What is Rock Breaking Principle Of Diamond Drill?

In hard formations, the single-grain diamond puts the rock under a very high stress state (about 4200-5700 MPa, some data believes it can reach 6300 MPa) under the effect of weight-on-bit, which changes the lithology of the rock from brittle to plastic. Single-grain diamonds eat into the formation and cut through the rock under the action of torque. The cutting depth is basically equal to the depth of diamond particles. This process is like "plowing the ground", so it is called the plow cutting action of the diamond drill.

In some brittle rocks (such as sandstone, limestone, etc.), the diamond particles on the drill bit at the same time as the weight-on-bit torque, the volume of the broken rock is much larger than the intake and rotation volume of the diamond particles. When the pressure is not large, small grooves can only be formed along the diamond's movement direction. Increasing the pressure will break the rocks in the deep part and the sides of the small groove, exceeding the cross-sectional size of the diamond particles.

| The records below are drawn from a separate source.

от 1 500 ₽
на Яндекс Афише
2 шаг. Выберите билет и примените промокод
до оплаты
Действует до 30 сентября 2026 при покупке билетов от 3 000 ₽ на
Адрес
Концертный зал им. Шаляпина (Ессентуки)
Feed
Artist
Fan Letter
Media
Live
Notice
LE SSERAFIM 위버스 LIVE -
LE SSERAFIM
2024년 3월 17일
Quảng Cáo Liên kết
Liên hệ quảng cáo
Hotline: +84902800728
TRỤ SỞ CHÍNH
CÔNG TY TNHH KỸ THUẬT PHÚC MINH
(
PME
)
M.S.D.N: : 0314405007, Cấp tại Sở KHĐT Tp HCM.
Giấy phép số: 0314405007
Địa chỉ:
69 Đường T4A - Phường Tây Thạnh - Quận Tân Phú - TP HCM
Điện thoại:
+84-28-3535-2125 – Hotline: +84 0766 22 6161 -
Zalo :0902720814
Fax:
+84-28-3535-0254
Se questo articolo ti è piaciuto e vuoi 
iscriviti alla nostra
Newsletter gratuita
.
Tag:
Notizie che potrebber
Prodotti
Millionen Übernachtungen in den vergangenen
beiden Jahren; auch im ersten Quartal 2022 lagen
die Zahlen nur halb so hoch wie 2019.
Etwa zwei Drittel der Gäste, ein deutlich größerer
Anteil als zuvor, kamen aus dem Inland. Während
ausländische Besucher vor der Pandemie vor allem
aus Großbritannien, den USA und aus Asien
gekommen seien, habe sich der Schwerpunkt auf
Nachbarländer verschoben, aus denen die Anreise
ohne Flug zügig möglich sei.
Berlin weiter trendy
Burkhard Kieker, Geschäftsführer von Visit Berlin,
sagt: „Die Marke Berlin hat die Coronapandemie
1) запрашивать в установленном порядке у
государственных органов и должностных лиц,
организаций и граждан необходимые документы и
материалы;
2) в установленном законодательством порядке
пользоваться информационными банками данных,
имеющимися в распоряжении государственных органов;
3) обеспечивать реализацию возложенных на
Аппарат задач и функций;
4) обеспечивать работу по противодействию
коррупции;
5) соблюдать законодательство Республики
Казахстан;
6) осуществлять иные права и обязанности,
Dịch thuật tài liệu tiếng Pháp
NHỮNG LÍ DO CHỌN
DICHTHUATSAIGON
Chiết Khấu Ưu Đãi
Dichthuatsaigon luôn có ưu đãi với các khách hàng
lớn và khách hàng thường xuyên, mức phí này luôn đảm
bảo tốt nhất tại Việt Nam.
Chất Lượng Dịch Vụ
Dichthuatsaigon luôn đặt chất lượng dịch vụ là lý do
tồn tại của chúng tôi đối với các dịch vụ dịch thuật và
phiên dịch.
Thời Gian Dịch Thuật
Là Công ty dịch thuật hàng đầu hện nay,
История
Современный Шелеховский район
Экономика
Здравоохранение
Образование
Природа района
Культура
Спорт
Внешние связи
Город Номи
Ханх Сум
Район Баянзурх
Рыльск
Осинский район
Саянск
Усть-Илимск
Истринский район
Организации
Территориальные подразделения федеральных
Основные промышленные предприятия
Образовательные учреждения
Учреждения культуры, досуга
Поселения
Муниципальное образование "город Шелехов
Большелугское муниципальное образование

The rock breaking effect of diamond drill bits is not only related to lithology and external factors that affect lithology (such as pressure, temperature, formation fluid properties, etc.), but the weight-on-bit is an important influencing factor. It is the same as the cone drill. When rock is broken, there are three ways of surface breaking, fatigue breaking and volume breaking. Only when the diamond particles have sufficient specific pressure to intrude into the formation rock and cause the rock to break up in volume, the ideal rock breaking effect can be obtained.